The Double-Edged Digital Platform: Impact of Social Media on the Academic Performance of Media Students in Karachi
DOI:
https://doi.org/10.63954/WAJSS.5.2.19.2026Keywords:
social media, academic performance, Social Learning TheoryAbstract
This study investigates the impact of social media usage on the academic performance of media students in Karachi, with particular focus on three dependent variables: creative intelligence, worldview development, and technological efficiency. As social media has become a constitutive feature of contemporary student life functioning simultaneously as an entertainment platform, professional portfolio space, and educational resource its effects on academic outcomes remain contested and context-dependent.
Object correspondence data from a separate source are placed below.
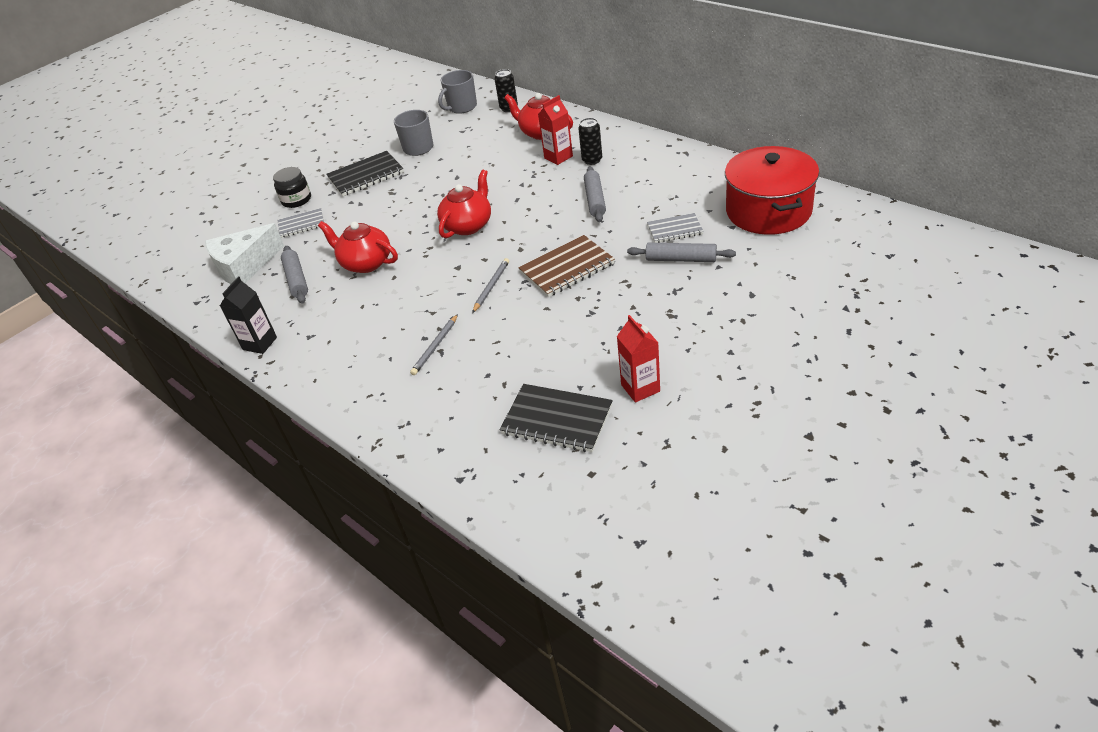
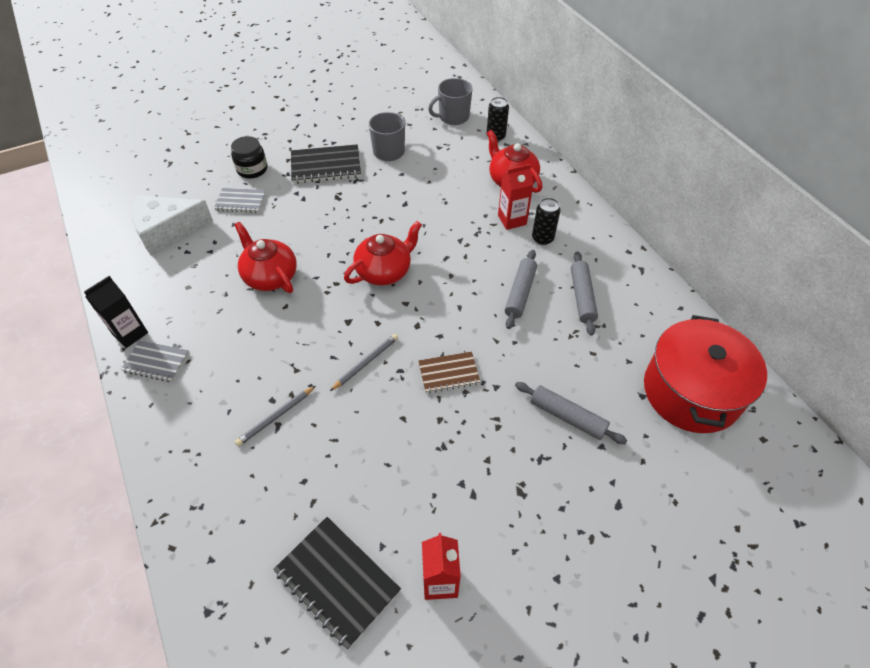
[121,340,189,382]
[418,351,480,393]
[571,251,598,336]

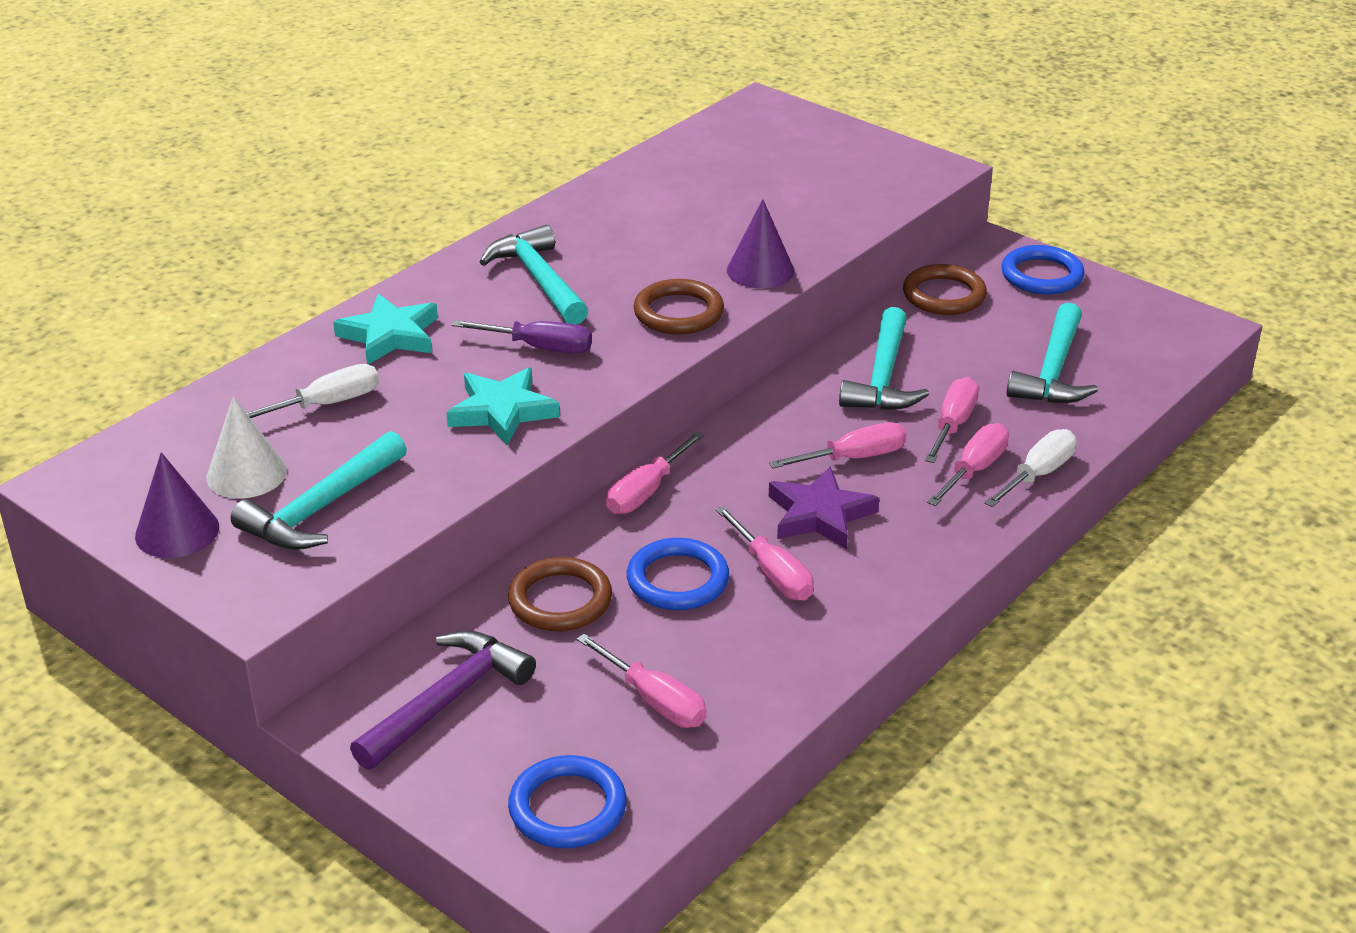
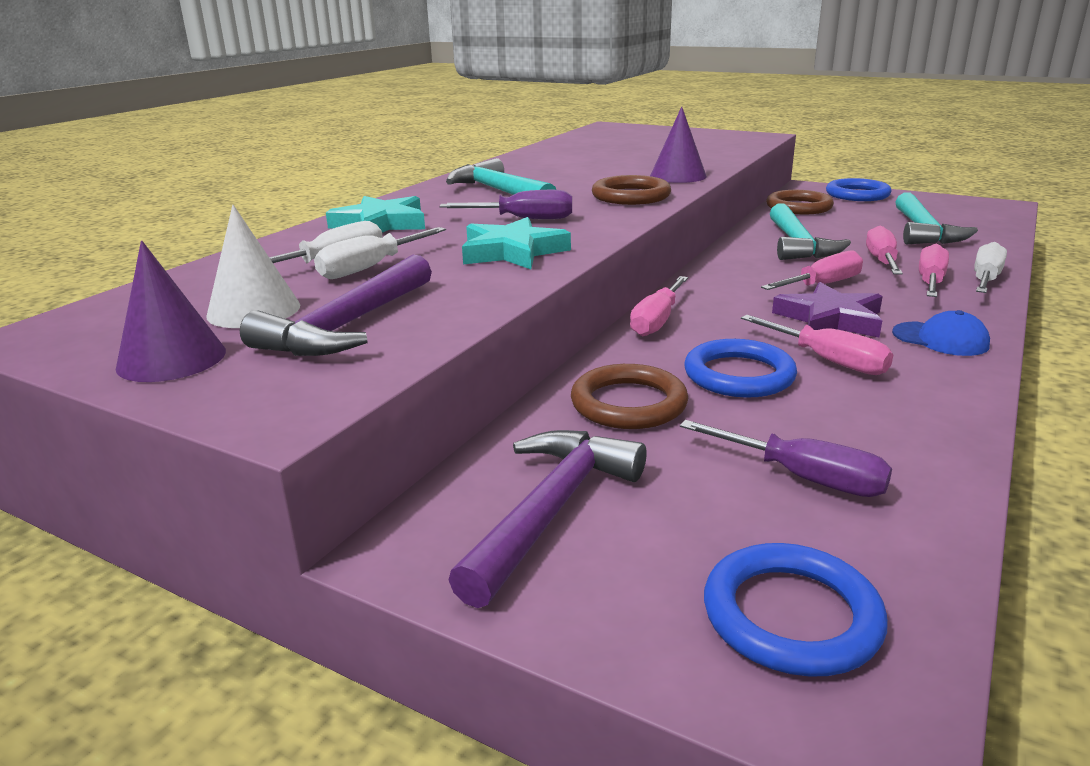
[240,255,432,356]
[314,227,446,279]
[680,420,892,497]
[892,310,990,356]

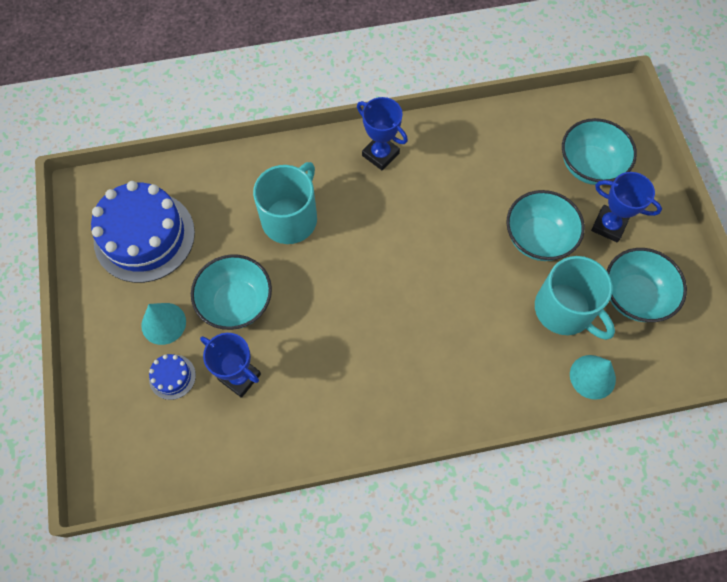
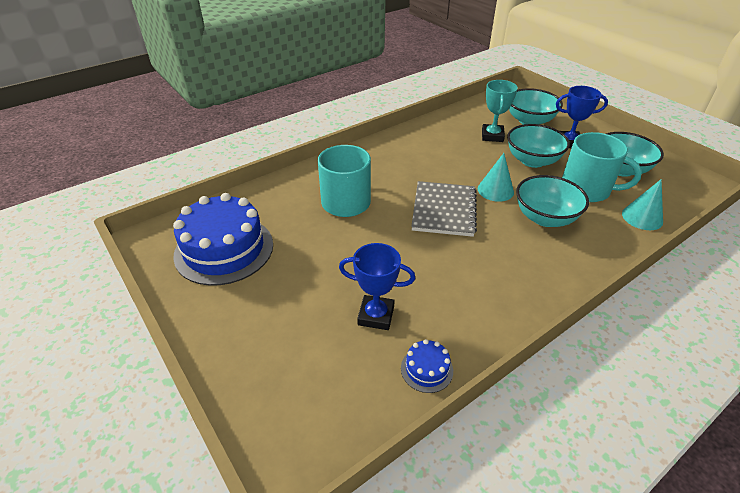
[401,339,453,393]
[411,181,477,237]
[478,153,514,202]
[482,80,518,142]
[516,175,589,227]
[357,97,408,171] (first image)

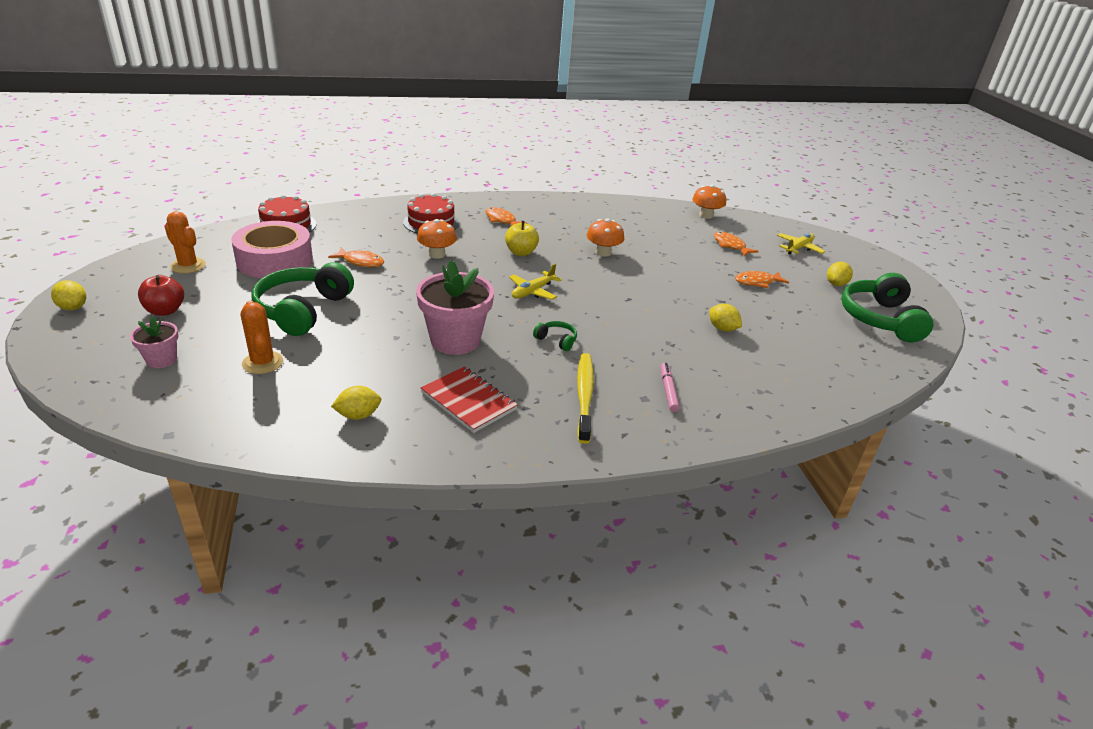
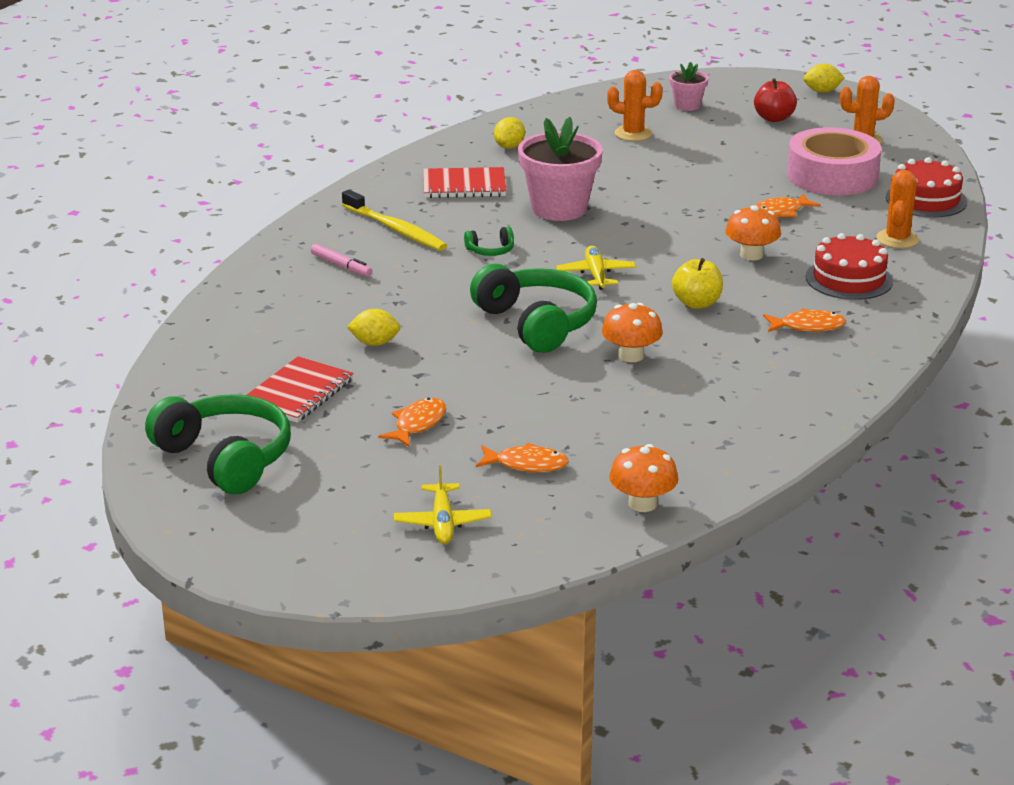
[247,356,353,423]
[470,264,597,353]
[876,170,919,248]
[827,262,853,286] (first image)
Grounded in Uses and Gratifications Theory (Lazarsfeld & Stanton, 1944) and Social Learning Theory (Bandura, 1977), this research employed a quantitative design, gathering primary data from 300 undergraduate and postgraduate media students across public and private universities in Karachi through a structured Likert-scale questionnaire. Data were analysed using Chi-Square statistical tests in SPSS. Results revealed statistically significant associations between social media usage and all three dependent variables: creative intelligence, worldview development, and technological efficiency. More active social media users demonstrated higher levels of creative thinking, broader global perspectives, and greater confidence in digital tools. However, the study simultaneously documented significant negative consequences including distraction from coursework (reported by 52% of respondents), time-management failures (58.7%), missed academic deadlines (53%), and mental fatigue following heavy use (58.3%). The findings argue that social media is a fundamentally ambivalent academic tool whose effects are contingent upon intentionality, self-regulation, and digital literacy rather than upon usage volume per se. The paper concludes with evidence-based recommendations for educators, institutions, and students seeking to optimise social media's academic potential while mitigating its well-documented harms.